----- SUPPLIED ENTRIES
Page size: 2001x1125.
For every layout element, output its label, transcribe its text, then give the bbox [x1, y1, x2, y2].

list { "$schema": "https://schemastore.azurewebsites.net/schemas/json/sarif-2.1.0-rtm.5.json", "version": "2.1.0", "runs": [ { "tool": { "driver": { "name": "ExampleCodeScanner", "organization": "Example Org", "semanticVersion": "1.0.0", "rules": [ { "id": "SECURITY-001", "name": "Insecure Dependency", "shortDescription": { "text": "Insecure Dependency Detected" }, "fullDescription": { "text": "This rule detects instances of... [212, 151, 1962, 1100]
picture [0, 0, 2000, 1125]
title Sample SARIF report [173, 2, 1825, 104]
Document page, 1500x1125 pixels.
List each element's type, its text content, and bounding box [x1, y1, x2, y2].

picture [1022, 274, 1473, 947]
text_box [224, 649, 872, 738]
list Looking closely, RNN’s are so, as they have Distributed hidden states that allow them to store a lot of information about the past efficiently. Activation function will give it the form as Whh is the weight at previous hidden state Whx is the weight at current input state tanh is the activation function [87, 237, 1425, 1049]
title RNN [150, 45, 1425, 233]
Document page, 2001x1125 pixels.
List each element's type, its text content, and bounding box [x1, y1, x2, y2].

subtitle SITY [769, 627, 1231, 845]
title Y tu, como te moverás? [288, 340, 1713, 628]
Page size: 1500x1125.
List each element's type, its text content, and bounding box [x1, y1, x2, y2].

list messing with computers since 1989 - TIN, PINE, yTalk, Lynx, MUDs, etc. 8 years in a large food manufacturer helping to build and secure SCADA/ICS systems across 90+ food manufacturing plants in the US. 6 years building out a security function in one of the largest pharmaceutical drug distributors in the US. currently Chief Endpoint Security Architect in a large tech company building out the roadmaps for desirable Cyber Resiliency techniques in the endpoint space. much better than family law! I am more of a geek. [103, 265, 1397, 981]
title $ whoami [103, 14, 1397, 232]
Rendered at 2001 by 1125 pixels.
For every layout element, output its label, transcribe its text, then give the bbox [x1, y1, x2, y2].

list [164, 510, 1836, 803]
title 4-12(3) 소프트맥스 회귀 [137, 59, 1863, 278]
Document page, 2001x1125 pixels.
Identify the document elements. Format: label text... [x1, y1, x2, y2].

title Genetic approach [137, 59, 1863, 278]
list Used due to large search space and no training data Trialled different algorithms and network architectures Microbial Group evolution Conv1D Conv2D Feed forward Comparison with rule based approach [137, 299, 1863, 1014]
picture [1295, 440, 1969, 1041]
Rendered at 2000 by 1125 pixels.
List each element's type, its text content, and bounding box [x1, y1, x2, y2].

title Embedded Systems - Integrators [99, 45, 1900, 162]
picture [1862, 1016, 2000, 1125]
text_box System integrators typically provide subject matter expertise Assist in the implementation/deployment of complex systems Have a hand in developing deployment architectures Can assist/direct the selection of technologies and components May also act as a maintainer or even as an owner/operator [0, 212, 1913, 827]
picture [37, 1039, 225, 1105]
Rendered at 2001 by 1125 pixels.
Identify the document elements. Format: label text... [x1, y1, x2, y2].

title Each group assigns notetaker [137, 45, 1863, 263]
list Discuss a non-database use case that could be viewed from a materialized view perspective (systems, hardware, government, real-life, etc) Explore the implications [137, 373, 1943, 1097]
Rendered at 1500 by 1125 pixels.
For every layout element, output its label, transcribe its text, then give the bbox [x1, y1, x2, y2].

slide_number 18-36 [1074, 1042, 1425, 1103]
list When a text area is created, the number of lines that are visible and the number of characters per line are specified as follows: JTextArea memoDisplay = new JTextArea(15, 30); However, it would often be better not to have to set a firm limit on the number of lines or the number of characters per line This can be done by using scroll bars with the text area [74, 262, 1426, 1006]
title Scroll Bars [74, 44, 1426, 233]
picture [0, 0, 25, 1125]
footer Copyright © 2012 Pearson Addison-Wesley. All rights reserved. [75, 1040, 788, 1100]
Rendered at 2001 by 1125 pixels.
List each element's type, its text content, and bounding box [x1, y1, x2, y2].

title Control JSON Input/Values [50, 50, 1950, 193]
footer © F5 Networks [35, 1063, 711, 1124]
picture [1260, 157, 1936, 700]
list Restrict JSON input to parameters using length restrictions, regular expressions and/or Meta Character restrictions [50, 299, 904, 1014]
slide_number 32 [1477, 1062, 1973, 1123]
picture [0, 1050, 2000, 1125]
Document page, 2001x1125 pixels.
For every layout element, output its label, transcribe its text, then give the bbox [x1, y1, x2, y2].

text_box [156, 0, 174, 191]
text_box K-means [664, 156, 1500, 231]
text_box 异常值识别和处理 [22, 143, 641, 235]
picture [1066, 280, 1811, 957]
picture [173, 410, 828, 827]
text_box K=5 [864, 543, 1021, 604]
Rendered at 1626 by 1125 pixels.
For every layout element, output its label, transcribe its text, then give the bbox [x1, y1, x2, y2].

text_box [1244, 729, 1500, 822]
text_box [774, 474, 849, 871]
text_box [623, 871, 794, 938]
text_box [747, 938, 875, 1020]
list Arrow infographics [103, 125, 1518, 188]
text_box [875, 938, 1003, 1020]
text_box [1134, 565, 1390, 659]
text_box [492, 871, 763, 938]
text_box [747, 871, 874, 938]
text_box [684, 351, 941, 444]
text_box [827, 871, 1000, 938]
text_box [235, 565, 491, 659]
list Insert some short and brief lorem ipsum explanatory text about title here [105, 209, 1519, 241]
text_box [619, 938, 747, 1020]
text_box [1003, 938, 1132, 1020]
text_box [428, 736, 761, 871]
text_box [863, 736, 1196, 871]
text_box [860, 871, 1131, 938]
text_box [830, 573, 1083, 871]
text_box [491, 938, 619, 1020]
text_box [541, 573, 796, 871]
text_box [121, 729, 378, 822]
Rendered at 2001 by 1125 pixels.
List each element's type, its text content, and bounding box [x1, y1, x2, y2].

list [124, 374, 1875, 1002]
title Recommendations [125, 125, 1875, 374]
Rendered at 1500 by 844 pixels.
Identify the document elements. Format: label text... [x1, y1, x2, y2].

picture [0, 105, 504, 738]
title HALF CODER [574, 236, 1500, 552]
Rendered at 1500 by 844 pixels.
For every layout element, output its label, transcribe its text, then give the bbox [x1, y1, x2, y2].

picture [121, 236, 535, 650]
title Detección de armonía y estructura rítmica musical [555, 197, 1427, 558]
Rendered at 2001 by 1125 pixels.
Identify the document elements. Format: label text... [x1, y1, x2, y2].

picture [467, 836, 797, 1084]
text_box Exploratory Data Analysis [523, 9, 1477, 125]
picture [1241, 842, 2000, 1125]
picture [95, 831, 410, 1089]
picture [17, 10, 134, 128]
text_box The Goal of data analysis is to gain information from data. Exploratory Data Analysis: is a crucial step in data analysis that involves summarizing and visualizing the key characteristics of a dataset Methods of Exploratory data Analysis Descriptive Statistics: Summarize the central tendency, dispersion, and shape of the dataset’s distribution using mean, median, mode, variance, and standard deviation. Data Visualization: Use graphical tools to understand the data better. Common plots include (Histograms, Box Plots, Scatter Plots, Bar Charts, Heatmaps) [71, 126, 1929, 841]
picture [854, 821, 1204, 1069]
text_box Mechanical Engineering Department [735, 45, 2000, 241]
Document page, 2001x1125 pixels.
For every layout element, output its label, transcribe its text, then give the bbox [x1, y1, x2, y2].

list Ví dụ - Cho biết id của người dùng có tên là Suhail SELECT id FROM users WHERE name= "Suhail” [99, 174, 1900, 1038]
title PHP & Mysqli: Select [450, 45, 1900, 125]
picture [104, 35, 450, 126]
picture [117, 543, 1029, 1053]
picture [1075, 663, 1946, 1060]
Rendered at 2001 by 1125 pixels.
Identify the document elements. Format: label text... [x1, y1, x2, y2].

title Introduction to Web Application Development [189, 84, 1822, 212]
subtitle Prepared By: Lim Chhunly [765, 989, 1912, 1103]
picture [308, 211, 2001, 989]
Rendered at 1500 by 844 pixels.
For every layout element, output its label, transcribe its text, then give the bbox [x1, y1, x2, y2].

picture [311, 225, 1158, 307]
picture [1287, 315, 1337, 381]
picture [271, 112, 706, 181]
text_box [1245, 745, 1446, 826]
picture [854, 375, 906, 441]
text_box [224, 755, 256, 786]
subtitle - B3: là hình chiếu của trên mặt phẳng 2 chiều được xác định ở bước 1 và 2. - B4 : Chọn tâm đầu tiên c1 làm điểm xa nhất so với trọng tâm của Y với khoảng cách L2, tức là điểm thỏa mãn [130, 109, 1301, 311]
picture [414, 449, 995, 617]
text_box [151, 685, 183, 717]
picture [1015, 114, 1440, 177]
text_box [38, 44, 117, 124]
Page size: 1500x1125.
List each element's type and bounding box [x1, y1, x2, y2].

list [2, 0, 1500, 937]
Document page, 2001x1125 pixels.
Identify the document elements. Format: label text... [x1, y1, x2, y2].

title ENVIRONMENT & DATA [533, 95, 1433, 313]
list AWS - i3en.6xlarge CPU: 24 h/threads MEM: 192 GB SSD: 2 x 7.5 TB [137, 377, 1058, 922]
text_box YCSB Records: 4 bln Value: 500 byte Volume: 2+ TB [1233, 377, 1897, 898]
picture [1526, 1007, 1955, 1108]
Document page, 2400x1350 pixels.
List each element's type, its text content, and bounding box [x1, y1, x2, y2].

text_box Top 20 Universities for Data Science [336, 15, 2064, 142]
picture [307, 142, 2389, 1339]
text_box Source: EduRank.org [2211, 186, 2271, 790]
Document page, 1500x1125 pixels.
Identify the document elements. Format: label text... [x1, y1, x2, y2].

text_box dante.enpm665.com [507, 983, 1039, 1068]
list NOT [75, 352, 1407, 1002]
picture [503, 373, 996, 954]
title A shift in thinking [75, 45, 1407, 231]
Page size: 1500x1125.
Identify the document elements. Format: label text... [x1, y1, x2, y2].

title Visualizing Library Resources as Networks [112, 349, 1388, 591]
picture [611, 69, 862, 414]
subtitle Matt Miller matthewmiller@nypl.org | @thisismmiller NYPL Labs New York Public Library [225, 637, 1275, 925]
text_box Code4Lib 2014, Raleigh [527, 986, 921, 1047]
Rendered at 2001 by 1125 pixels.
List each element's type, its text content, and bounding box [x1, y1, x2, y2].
----------
*TASK DESCRIPTION*: In the entries above, restate word for word the lines between the one holding "text_box [38, 44, 117, 124]" and the one holding "Document page, 2400x1350 pixels.", inclusive, and nothing besides.

*SOLUTION*:
text_box [38, 44, 117, 124]
Page size: 1500x1125.
List each element's type and bounding box [x1, y1, x2, y2].

list [2, 0, 1500, 937]
Document page, 2001x1125 pixels.
Identify the document elements. Format: label text... [x1, y1, x2, y2].

title ENVIRONMENT & DATA [533, 95, 1433, 313]
list AWS - i3en.6xlarge CPU: 24 h/threads MEM: 192 GB SSD: 2 x 7.5 TB [137, 377, 1058, 922]
text_box YCSB Records: 4 bln Value: 500 byte Volume: 2+ TB [1233, 377, 1897, 898]
picture [1526, 1007, 1955, 1108]
Document page, 2400x1350 pixels.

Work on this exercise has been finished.